A content analysis (Bauer 2002) of the comments from all 31 respondents who did not draw lines on their map exposes patterns in their responses. Following Garrett, Williams, and Evans (2005), I examined each response and grouped similar comments to reveal any emerging themes. If a respondent wrote down more than one word or phrase that represented different categories, each one was counted as a separate answer. So a comment such as “Washington has a fairly neutral accent, but outside of the metropolitan areas (specifically in the East) you might be able to catch a slight drawl” would be counted as two comments: “WA has a neutral accent” and “eastern WA has a drawl.” While this method of analysis of keywords does allow for some respondents’ opinions to be overrepresented (e.g., one respondent gives more labels than others), it prevents having to choose among a single respondent’s answers. The content analysis resulted in five categories (see table 1): “there are no differences” (n = 19), “differences are urban vs. rural” (n = 10), “differences aren’t geographic” (n = 8), “I don’t know” (n = 2), and uncategorizable (n = 2). These categories (excepting uncategorizable) are described below.

TABLE 1.

Comments on the Map Survey by Respondents Who Did Not Draw Lines (31 maps with 41 comments)

There is no difference (n = 19)
  “NONE! I don’t find any different in [sic] speech East or West” [99]
  “Hear no difference” [118]
  “Everybody sounds the same to me” [119]
Differences are urban vs. rural (n = 10)
  “As far as standard English I would say that rural English can have more inflection as opposed to city English which is more monotone. Rural English can also take on an embraced Appalachian or Texas sound” [55]
  “E Washington tends to have a little more ‘twang’ to it.” [60]
  “not specific areas, but more based on city size. People (some, not all) from smaller towns are more relaxed when they speak, while some people from larger cities are more rushed and uptight.” [71]
Differences aren’t geographic (n = 8)

ACTIVITY:
Rewrite the survey text, beginning at the words "Comments on the" and stopping after "geographic (n = 8)", and swap "uptight" for "tense".

INFORMATION PROVIDED:
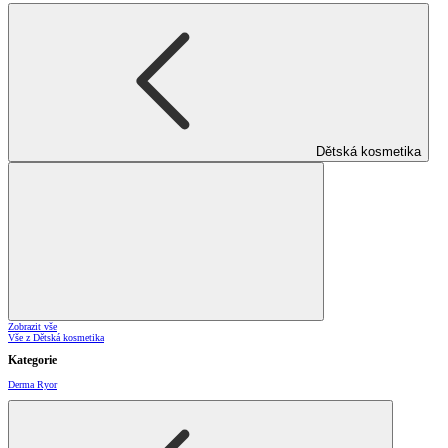
Dětská kosmetika
Zobrazit vše
Vše z Dětská kosmetika
Kategorie
Derma Ryor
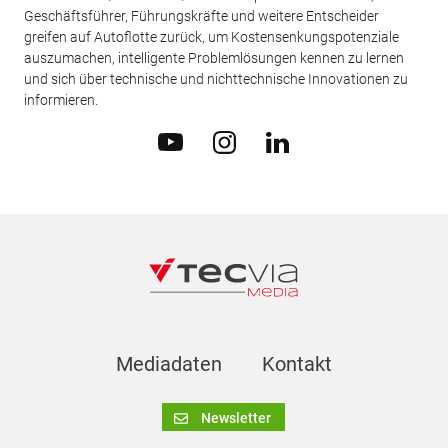
Geschäftsführer, Führungskräfte und weitere Entscheider
greifen auf Autoflotte zurück, um Kostensenkungspotenziale
auszumachen, intelligente Problemlösungen kennen zu lernen
und sich über technische und nichttechnische Innovationen zu
informieren.
Mediadaten
Kontakt
Newsletter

ANSWER BELOW:
Comments on the Map Survey by Respondents Who Did Not Draw Lines (31 maps with 41 comments)

There is no difference (n = 19)
  “NONE! I don’t find any different in [sic] speech East or West” [99]
  “Hear no difference” [118]
  “Everybody sounds the same to me” [119]
Differences are urban vs. rural (n = 10)
  “As far as standard English I would say that rural English can have more inflection as opposed to city English which is more monotone. Rural English can also take on an embraced Appalachian or Texas sound” [55]
  “E Washington tends to have a little more ‘twang’ to it.” [60]
  “not specific areas, but more based on city size. People (some, not all) from smaller towns are more relaxed when they speak, while some people from larger cities are more rushed and tense.” [71]
Differences aren’t geographic (n = 8)